Make an exact copy of all the entries, but do not reproduce the pictures.

(Exercise inputs)

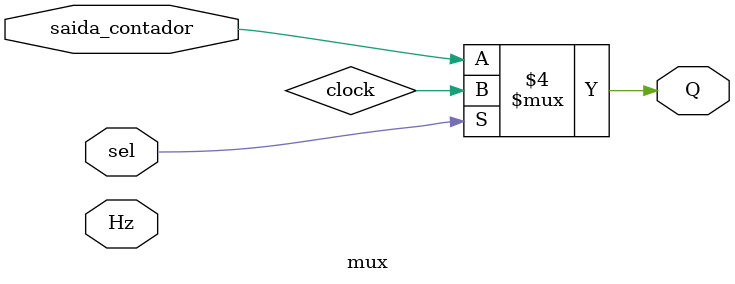
<source format=v>
module mux(input wire sel, saida_contador, Hz,
              output reg Q);
  
  always@*
  if (sel == 0)
    begin
      Q = saida_contador;
    end
  else
      Q = clock;
  
endmodule
</source>
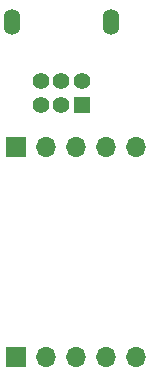
<source format=gbr>
%TF.GenerationSoftware,KiCad,Pcbnew,(6.0.7)*%
%TF.CreationDate,2022-08-31T20:47:36+01:00*%
%TF.ProjectId,Adapter,41646170-7465-4722-9e6b-696361645f70,rev?*%
%TF.SameCoordinates,Original*%
%TF.FileFunction,Soldermask,Bot*%
%TF.FilePolarity,Negative*%
%FSLAX46Y46*%
G04 Gerber Fmt 4.6, Leading zero omitted, Abs format (unit mm)*
G04 Created by KiCad (PCBNEW (6.0.7)) date 2022-08-31 20:47:36*
%MOMM*%
%LPD*%
G01*
G04 APERTURE LIST*
%ADD10R,1.700000X1.700000*%
%ADD11O,1.700000X1.700000*%
%ADD12R,1.400000X1.400000*%
%ADD13C,1.400000*%
%ADD14O,1.400000X2.200000*%
G04 APERTURE END LIST*
D10*
%TO.C,U1*%
X147066000Y-116078000D03*
D11*
X149606000Y-116078000D03*
X152146000Y-116078000D03*
X154686000Y-116078000D03*
X157226000Y-116078000D03*
X157226000Y-98298000D03*
X154686000Y-98298000D03*
X152146000Y-98298000D03*
X149606000Y-98298000D03*
D10*
X147066000Y-98298000D03*
%TD*%
D12*
%TO.C,J1*%
X152622000Y-94731500D03*
D13*
X152622000Y-92731500D03*
X150922000Y-94731500D03*
X150922000Y-92731500D03*
X149222000Y-94731500D03*
X149222000Y-92731500D03*
D14*
X155122000Y-87731500D03*
X146722000Y-87731500D03*
%TD*%
M02*

</source>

(End Exercise inputs)

- **Answer box**:
<source format=v>
module mux(input wire sel, saida_contador, Hz,
              output reg Q);
  
  always@*
  if (sel == 0)
    begin
      Q = saida_contador;
    end
  else
      Q = clock;
  
endmodule
</source>
<source format=gbr>
%TF.GenerationSoftware,KiCad,Pcbnew,(6.0.7)*%
%TF.CreationDate,2022-08-31T20:47:36+01:00*%
%TF.ProjectId,Adapter,41646170-7465-4722-9e6b-696361645f70,rev?*%
%TF.SameCoordinates,Original*%
%TF.FileFunction,Soldermask,Bot*%
%TF.FilePolarity,Negative*%
%FSLAX46Y46*%
G04 Gerber Fmt 4.6, Leading zero omitted, Abs format (unit mm)*
G04 Created by KiCad (PCBNEW (6.0.7)) date 2022-08-31 20:47:36*
%MOMM*%
%LPD*%
G01*
G04 APERTURE LIST*
%ADD10R,1.700000X1.700000*%
%ADD11O,1.700000X1.700000*%
%ADD12R,1.400000X1.400000*%
%ADD13C,1.400000*%
%ADD14O,1.400000X2.200000*%
G04 APERTURE END LIST*
D10*
%TO.C,U1*%
X147066000Y-116078000D03*
D11*
X149606000Y-116078000D03*
X152146000Y-116078000D03*
X154686000Y-116078000D03*
X157226000Y-116078000D03*
X157226000Y-98298000D03*
X154686000Y-98298000D03*
X152146000Y-98298000D03*
X149606000Y-98298000D03*
D10*
X147066000Y-98298000D03*
%TD*%
D12*
%TO.C,J1*%
X152622000Y-94731500D03*
D13*
X152622000Y-92731500D03*
X150922000Y-94731500D03*
X150922000Y-92731500D03*
X149222000Y-94731500D03*
X149222000Y-92731500D03*
D14*
X155122000Y-87731500D03*
X146722000Y-87731500D03*
%TD*%
M02*

</source>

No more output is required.